In any case, great as they are, the point is that Interpol just aren’t a festival band. They’re really a statement of style; their metallic, clinical riffs and Paul Banks’s world-weary vocals hold a powerful mirror up to modern urban life. But who needs weighty music on the last night of a summer festival? And yet. And yet songs like Evil and Slow Hands sound genuinely uplifting. And the crowd, for all their drunken disorder, evidently love it.
At this stage in the proceedings it’s decision time. Seven stages. Seven headliners. But I had already made my decision, for the following reasons. Snow Patrol? I don’t want to fall asleep on my feet. Kasabian? They’re never off TV, I feel like I’ve seen fifty Kasabian gigs in the last two weeks. Damien Rice? Again, risk of sleep. Queens of Stone Age?

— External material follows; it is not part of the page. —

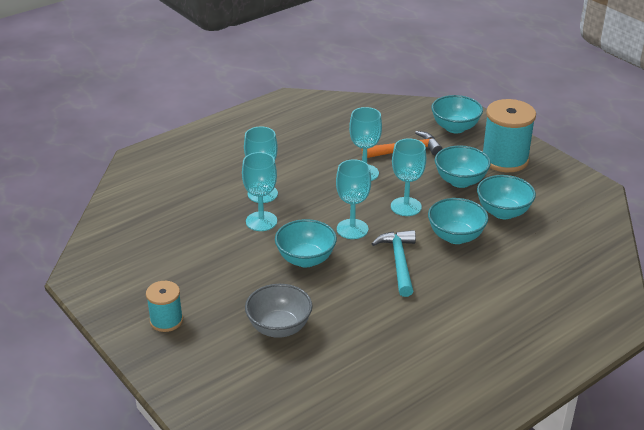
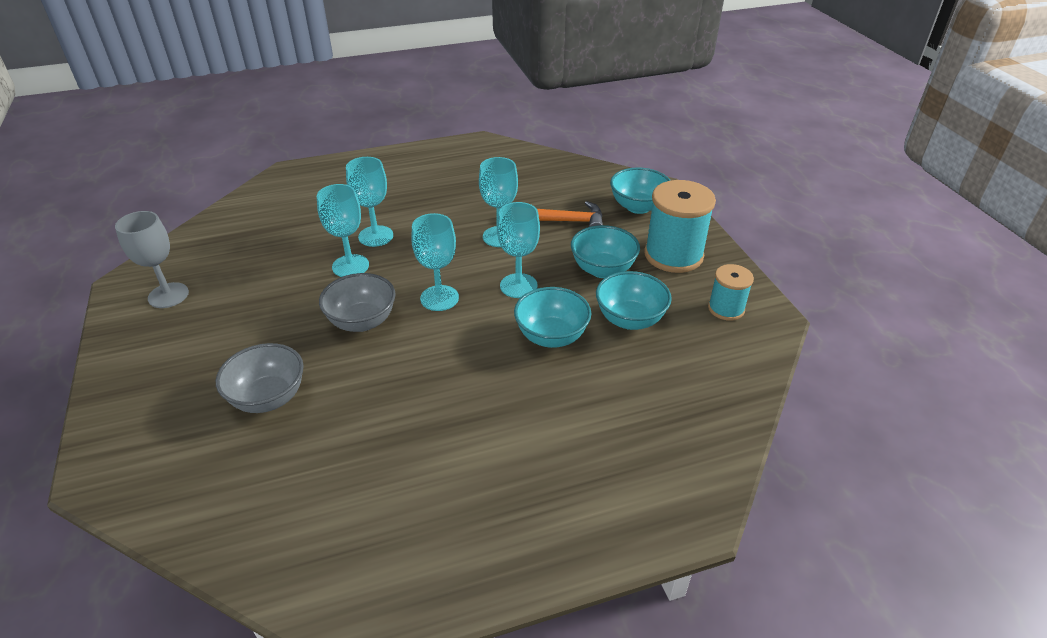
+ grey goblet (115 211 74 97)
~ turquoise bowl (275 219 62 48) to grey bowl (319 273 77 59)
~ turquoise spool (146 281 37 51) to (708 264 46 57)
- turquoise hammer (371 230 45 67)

More like it.
By the time I make the ten mile migration through the scenes of devastation to the King Tuts tent, the nearest I can get to the stage without resorting to violence is just close enough to see the light strike Josh Homme’s slicked-back hair on a tiny head, his far-away guitar held in its defiant, low-slung pose. QOTSA have paved their own path through the desert between rock and metal, and the music, at least, reaches me loud and clear.
During Feel Good Hit of the Summer, Homme announces his plan to consume all of the narcotics listed in the song “in Scotland tonight”. Later he promises the crowd that “if you dance tonight, you’ll fuck tonight”. The spirit of rebellion is not dead among this festival of consumerism when Homme’s in town.
They play a strong set, ranging from crowdpleaser No One Knows to new tracks from Era Vularis, a standout of which is 3’s & 7’s. For their last song they call up old cohort Mark Lanegan (here with Soulsavers) to sing Song For the Dead, which ends my T in the Park in a maelstrom of drums and guitar squalls.
So it looks like I’ve met my challenge of hearing lots of music. Did I enjoy the experience? Well yeah, but my smile soon fades as we sit for two hours trying to negotiate our way out of the hopelessly jammed car park. But I’m sure I can repress this memory before next year.